Exercise objective | Rewrite the records from the start up to and including the line with "tone equalizer: -8 EV -0.732", replacing "darktable history" with "edit log" and leaving everything else unchanged.

Data excerpts |
>> Begin
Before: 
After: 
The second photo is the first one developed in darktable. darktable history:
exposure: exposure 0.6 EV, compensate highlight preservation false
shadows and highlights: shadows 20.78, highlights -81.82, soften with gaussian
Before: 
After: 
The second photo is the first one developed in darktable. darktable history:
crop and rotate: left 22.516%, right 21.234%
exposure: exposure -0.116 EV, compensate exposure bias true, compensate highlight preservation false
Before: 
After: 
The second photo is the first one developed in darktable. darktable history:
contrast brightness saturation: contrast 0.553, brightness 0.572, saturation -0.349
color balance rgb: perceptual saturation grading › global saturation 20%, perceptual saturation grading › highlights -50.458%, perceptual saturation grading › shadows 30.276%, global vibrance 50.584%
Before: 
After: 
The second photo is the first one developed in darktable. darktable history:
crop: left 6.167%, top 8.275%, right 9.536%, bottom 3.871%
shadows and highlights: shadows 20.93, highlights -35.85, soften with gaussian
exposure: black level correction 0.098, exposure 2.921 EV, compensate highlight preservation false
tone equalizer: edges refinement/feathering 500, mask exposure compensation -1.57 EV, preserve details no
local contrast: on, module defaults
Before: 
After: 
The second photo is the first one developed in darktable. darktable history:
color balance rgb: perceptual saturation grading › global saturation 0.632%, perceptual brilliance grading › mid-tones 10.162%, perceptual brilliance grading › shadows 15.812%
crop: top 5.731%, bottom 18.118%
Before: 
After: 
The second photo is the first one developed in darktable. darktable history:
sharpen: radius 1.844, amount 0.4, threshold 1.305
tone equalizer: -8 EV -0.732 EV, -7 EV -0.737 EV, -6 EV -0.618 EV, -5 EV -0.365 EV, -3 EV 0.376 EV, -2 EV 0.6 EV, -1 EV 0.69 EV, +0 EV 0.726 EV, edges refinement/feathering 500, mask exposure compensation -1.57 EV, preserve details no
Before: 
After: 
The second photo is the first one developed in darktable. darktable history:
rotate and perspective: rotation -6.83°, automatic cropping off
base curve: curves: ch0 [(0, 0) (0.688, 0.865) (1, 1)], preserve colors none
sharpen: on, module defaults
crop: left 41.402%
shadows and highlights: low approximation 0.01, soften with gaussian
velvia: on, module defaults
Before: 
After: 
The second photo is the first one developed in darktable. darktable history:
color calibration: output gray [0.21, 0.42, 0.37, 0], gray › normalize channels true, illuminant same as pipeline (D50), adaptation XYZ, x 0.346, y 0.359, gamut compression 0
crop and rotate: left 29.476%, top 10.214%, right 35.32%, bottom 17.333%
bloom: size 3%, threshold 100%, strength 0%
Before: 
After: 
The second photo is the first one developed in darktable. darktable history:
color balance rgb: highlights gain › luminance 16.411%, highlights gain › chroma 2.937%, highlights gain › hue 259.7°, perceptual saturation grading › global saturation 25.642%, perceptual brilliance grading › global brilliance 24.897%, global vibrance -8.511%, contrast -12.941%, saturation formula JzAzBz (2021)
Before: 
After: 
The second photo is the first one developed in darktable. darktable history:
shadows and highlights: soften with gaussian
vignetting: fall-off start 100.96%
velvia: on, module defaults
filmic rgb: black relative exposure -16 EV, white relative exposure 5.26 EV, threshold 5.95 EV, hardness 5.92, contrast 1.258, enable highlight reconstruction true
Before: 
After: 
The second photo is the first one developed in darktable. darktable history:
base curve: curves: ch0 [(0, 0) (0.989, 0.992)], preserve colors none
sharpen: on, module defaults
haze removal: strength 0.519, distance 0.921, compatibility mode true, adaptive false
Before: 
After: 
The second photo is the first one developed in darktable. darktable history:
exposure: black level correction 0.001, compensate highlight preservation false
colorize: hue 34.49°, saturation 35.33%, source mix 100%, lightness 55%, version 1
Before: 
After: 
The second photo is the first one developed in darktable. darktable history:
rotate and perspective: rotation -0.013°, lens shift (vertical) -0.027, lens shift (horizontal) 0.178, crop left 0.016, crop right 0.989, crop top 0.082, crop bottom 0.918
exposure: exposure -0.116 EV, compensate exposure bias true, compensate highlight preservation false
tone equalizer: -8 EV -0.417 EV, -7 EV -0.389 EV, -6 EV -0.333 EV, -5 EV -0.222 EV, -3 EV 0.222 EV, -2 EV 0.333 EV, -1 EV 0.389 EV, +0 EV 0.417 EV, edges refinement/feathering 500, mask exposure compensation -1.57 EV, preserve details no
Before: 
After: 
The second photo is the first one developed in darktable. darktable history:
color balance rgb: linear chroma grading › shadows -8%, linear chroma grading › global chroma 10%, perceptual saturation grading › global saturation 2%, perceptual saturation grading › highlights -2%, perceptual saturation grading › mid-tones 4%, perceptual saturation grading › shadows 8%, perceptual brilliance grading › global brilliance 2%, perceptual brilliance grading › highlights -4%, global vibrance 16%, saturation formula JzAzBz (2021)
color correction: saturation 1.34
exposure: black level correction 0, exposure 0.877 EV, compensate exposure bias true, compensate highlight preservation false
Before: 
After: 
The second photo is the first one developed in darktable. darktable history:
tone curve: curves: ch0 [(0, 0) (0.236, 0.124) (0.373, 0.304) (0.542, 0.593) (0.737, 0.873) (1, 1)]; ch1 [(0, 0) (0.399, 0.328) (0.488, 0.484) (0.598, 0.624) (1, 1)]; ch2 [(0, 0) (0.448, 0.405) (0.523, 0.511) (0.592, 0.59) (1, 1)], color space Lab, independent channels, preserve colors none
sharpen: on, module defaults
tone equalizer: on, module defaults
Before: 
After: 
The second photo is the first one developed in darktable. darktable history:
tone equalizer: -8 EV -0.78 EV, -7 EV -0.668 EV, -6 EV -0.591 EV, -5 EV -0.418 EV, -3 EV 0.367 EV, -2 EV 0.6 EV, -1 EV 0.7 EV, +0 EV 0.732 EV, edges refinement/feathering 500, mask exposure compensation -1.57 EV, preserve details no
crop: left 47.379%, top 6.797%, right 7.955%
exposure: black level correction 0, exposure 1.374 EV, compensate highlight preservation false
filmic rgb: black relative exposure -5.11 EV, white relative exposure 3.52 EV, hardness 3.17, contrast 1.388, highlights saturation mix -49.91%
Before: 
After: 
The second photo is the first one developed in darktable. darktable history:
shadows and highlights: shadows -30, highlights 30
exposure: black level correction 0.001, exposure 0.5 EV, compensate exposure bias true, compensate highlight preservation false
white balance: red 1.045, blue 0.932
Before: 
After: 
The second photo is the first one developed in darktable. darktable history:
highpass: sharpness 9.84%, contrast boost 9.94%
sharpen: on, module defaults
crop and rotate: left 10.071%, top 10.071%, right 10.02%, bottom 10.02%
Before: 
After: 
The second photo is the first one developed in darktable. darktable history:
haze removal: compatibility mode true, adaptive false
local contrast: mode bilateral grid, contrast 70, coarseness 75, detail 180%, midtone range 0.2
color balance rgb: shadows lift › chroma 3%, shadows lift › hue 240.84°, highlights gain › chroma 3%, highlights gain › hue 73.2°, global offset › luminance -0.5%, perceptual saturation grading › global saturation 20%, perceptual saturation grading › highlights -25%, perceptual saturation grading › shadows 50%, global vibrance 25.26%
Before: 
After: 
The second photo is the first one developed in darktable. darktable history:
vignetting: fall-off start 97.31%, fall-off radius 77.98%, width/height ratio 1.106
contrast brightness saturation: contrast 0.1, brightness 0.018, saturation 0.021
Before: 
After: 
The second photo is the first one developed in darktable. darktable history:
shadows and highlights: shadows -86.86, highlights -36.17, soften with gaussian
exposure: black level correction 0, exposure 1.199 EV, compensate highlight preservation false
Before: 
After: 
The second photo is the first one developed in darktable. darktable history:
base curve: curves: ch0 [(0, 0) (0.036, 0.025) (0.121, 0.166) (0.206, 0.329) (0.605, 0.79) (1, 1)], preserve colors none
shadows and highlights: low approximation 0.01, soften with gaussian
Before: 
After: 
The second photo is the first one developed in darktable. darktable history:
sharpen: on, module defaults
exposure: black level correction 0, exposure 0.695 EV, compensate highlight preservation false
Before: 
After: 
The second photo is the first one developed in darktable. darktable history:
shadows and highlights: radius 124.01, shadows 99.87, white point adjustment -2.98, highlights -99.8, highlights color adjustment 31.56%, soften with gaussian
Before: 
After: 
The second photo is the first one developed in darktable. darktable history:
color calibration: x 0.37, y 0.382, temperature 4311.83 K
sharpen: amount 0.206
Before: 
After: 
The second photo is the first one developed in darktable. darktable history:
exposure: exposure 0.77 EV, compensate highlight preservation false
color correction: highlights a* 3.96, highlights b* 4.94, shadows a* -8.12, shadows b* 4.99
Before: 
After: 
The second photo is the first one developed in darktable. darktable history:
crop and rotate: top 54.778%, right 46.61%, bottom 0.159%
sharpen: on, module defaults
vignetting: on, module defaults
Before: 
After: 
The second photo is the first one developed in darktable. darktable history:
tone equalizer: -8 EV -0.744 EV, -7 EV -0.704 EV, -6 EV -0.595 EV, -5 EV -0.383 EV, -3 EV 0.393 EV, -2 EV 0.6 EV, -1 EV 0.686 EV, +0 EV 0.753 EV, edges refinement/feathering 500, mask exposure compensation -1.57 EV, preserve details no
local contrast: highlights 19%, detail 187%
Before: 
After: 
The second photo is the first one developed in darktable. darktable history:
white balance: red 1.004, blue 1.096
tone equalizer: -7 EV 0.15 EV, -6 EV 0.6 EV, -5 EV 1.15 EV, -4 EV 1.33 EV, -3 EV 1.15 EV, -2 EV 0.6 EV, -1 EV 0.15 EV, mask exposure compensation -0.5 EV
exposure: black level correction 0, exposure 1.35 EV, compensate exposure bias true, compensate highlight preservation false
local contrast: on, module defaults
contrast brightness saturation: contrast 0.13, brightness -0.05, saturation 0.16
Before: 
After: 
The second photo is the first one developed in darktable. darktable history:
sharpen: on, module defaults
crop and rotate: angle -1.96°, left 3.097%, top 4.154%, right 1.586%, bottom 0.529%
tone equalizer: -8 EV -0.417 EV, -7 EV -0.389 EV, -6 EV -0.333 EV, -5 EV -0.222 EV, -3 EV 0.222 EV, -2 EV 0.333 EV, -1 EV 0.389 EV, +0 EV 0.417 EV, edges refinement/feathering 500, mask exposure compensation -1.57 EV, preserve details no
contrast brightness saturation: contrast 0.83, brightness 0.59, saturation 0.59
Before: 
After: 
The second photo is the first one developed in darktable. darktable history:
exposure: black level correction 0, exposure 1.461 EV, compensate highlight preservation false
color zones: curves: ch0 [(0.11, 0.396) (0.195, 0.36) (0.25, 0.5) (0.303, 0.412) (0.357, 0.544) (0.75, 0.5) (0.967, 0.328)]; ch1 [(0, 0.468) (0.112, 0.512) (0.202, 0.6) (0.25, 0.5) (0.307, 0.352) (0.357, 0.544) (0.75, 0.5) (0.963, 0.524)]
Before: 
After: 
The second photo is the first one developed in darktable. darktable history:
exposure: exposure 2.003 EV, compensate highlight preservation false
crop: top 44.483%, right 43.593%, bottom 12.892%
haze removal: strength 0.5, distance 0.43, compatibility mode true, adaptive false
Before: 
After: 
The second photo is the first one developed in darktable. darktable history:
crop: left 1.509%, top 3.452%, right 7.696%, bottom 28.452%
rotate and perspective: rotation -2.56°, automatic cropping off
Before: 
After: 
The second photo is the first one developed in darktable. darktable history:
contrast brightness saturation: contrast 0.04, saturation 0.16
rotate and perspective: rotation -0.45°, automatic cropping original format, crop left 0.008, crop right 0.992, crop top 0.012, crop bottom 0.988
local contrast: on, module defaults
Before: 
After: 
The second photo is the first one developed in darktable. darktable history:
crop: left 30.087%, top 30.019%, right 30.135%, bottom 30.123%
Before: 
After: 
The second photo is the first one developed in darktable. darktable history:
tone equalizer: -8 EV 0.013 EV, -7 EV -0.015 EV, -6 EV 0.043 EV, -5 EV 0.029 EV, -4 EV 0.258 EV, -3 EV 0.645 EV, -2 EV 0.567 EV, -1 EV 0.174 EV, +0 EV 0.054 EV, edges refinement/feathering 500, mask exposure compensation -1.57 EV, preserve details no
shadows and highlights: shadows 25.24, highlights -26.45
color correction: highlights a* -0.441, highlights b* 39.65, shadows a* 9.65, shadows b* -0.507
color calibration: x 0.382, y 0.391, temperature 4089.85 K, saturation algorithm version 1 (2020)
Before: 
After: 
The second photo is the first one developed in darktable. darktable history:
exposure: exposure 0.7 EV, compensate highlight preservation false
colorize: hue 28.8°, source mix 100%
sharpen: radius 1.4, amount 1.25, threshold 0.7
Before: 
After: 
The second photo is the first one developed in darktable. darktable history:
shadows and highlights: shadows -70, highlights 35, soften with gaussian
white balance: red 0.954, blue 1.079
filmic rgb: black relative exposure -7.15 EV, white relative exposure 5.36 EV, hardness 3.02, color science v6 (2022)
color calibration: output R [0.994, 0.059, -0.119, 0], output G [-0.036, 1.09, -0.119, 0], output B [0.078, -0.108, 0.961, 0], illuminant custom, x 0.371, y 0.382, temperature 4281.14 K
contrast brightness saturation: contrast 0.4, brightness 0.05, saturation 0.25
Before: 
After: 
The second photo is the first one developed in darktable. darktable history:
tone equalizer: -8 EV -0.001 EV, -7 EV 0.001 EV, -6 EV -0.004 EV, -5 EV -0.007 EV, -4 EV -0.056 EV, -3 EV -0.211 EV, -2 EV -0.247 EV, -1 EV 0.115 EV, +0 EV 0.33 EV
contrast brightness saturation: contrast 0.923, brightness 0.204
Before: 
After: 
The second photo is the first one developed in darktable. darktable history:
>> End
Result for this task |
Before: 
After: 
The second photo is the first one developed in darktable. edit log:
exposure: exposure 0.6 EV, compensate highlight preservation false
shadows and highlights: shadows 20.78, highlights -81.82, soften with gaussian
Before: 
After: 
The second photo is the first one developed in darktable. edit log:
crop and rotate: left 22.516%, right 21.234%
exposure: exposure -0.116 EV, compensate exposure bias true, compensate highlight preservation false
Before: 
After: 
The second photo is the first one developed in darktable. edit log:
contrast brightness saturation: contrast 0.553, brightness 0.572, saturation -0.349
color balance rgb: perceptual saturation grading › global saturation 20%, perceptual saturation grading › highlights -50.458%, perceptual saturation grading › shadows 30.276%, global vibrance 50.584%
Before: 
After: 
The second photo is the first one developed in darktable. edit log:
crop: left 6.167%, top 8.275%, right 9.536%, bottom 3.871%
shadows and highlights: shadows 20.93, highlights -35.85, soften with gaussian
exposure: black level correction 0.098, exposure 2.921 EV, compensate highlight preservation false
tone equalizer: edges refinement/feathering 500, mask exposure compensation -1.57 EV, preserve details no
local contrast: on, module defaults
Before: 
After: 
The second photo is the first one developed in darktable. edit log:
color balance rgb: perceptual saturation grading › global saturation 0.632%, perceptual brilliance grading › mid-tones 10.162%, perceptual brilliance grading › shadows 15.812%
crop: top 5.731%, bottom 18.118%
Before: 
After: 
The second photo is the first one developed in darktable. edit log:
sharpen: radius 1.844, amount 0.4, threshold 1.305
tone equalizer: -8 EV -0.732 EV, -7 EV -0.737 EV, -6 EV -0.618 EV, -5 EV -0.365 EV, -3 EV 0.376 EV, -2 EV 0.6 EV, -1 EV 0.69 EV, +0 EV 0.726 EV, edges refinement/feathering 500, mask exposure compensation -1.57 EV, preserve details no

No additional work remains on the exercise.